- _Your tasks_
(1) In the ggplot2 faceting post, what error message appears once geom_text() is added to the plot?
(2) Duplicate the part of the ggplot2 faceting post that opens with the words containing "geom_text() on faceted" and closes with "hist_d <- hist(vals,breaks=breaks,plot=FALSE)".
(3) Write the next part of the ggplot2 faceting post, starting right after its final line.

- _Document_
Search code examples
ggplot2scaleshapesmanualgeom-text

geom_text() on faceted panels causes changes in symbol mapping


I am building a faceted plot where each panel has 3 different sets of points, each with a different shape. Everything works fine, until I try to add some text to each panel using geom_text(). When I include geom_text()in the plot, I get an error message that I have "insufficient values in a manual scale: 4 are needed but only 3 are provided". I can correct this problem by adding additional shapes and colors, but I cannot control the re-mapping of the shape/color factors that occurs when I add geom_text().

Here is the script that I am running:

library(ggplot2)
library(RColorBrewer)
library(cowplot)

make_hist_df <- function (vals, breaks, expt, type) {
  hist_d <- hist(vals,breaks=breaks,plot=FALSE)
  hist_d_nz<-hist_d$counts > 0
  n_d_nz<-length(hist_d$counts[hist_d_nz])
  hist_df <- data.frame(expt=character(n_d_nz), counts=numeric(n_d_nz), mids=numeric(n_d_nz),type=character(n_d_nz))
  hist_df$counts <- hist_d$counts[hist_d_nz]
  hist_df$mids <- hist_d$mids[hist_d_nz]
  hist_df$expt = expt
  hist_df$type = type

  return(hist_df)
  }

## get some normal distributions
n1<-rnorm(n=10000, mean=5,sd=1)
n2<-rnorm(n=5000,mean=15,sd=1)
n3<-rnorm(n=2000,mean=25,sd=1)

breaks=seq(0,30,0.5)

tot_hist_df = rbind(
  make_hist_df(n1,breaks,expt='one',type='low'),
  make_hist_df(n2,breaks,expt='one',type='mid'),
  make_hist_df(n3,breaks,expt='one',type='high')
  )

tot_hist_df = rbind(tot_hist_df,
  make_hist_df(n1,breaks,expt='two',type='low'),
  make_hist_df(n2,breaks,expt='two',type='mid'),
  make_hist_df(n3,breaks,expt='two',type='high')
  )

tot_hist_df$expt<-factor(tot_hist_df$expt,levels=c('one','two'), ordered=TRUE)
tot_hist_df$type<-factor(tot_hist_df$type,levels=c('low','mid','high'), ordered=TRUE)

s.open_circ<-1
s.closed_circ<-16
s.triangle <- 2
s.plus<-4
s.dot <- 20
sb.shapes   = c(s.open_circ, s.triangle, s.closed_circ)
sb.shapes_l = c(s.open_circ, s.triangle, s.closed_circ, s.dot)

q_set <- c('N1','N2','N3')
n_q <- length(q_set)

sb.colors <-brewer.pal(max(3,n_q),'Dark2') # 'Dark2', 'Set2', 'Paired'
sb.colors_l <- c(sb.colors,'black')

sb.sizes = rep(1.25,n_q)

## plot out without labels
p1 <- ggplot(data=tot_hist_df,aes(x=mids, y=counts, shape=type, color=type))+geom_point() +
  scale_color_manual(values=sb.colors) +
  scale_shape_manual(values=sb.shapes) +
  facet_wrap(~expt, ncol=2)

## make a label dataframe
hist_label=data.frame(expt=c('one','two'), lab=c('mean 5, 20','mean 5, 20 - dup'),type=c('xlab','xlab'))
hist_label$expt <- factor(hist_label$expt,levels=c('one','two'),ordered=TRUE)
hist_label$type <- factor(hist_label$type,levels=c('low','mid','high','xlab'),ordered=TRUE)

## plot out without labels
p2 <- ggplot(data=tot_hist_df,aes(x=mids, y=counts, shape=type, color=type))+geom_point() +
  geom_text(data=hist_label, aes(x=10,y=1000,label=lab)) +
  scale_color_manual(values=sb.colors_l) +
  scale_shape_manual(values=sb.shapes_l) +
  facet_wrap(~expt, ncol=2)

- _Data segment_

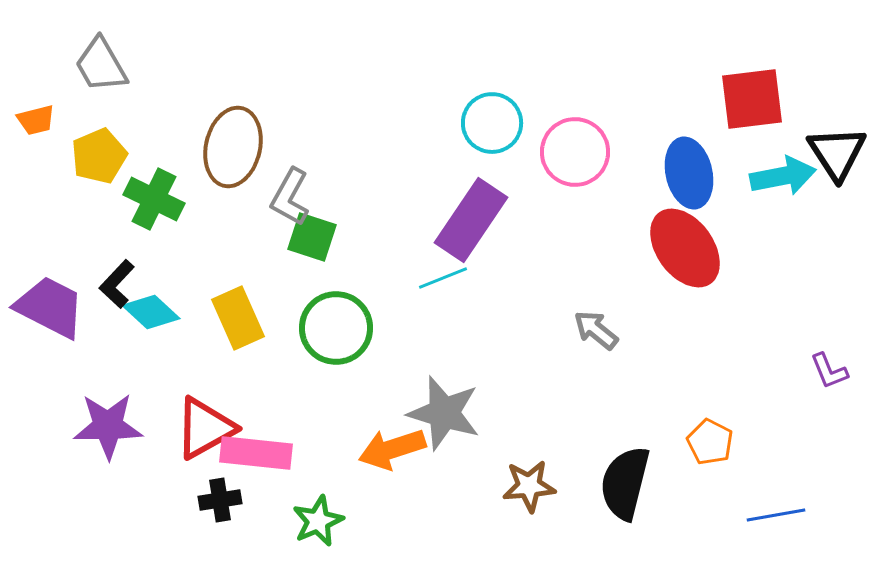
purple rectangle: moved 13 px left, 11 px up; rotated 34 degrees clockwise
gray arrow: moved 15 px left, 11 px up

- _The answers_
(1) "insufficient values in a manual scale: 4 are needed but only 3 are provided"

(2)
geom_text() on faceted panels causes changes in symbol mapping


I am building a faceted plot where each panel has 3 different sets of points, each with a different shape. Everything works fine, until I try to add some text to each panel using geom_text(). When I include geom_text()in the plot, I get an error message that I have "insufficient values in a manual scale: 4 are needed but only 3 are provided". I can correct this problem by adding additional shapes and colors, but I cannot control the re-mapping of the shape/color factors that occurs when I add geom_text().

Here is the script that I am running:

library(ggplot2)
library(RColorBrewer)
library(cowplot)

make_hist_df <- function (vals, breaks, expt, type) {
  hist_d <- hist(vals,breaks=breaks,plot=FALSE)

(3)
plot_grid(p1,p2,ncol=1)

And here is the output that it produces: bad plot

Both the colors and shapes differ between the top and bottom panel.

I do not understand why geom_text() is remapping the factor levels specified by "type", after I have explicitly specified them for both the plotted data and for the label data structure. This remapping (to something that looks alphabetical) throws off both the colors and the shapes.


Solution

  • Thank you for the reproducible example. It was much clearer to understand what was happening now.

    The remapping behaviour you describe is because while learning the discrete values (training the scale), it doesn't smartly update the labels it learned from the histogram data with the labels it learns from the text data. To fix this bit, you can manually set the limits of the scale.

    ggplot(data=tot_hist_df,
           aes(x=mids, y=counts, shape=type, color=type))+
      geom_point() +
      geom_text(data=hist_label, 
                aes(x=10,y=1000,label=lab)) +
      scale_color_manual(values=sb.colors_l, limits = levels(hist_label$type)) +
      scale_shape_manual(values=sb.shapes_l, limits = levels(hist_label$type)) +
      facet_wrap(~expt, ncol=2)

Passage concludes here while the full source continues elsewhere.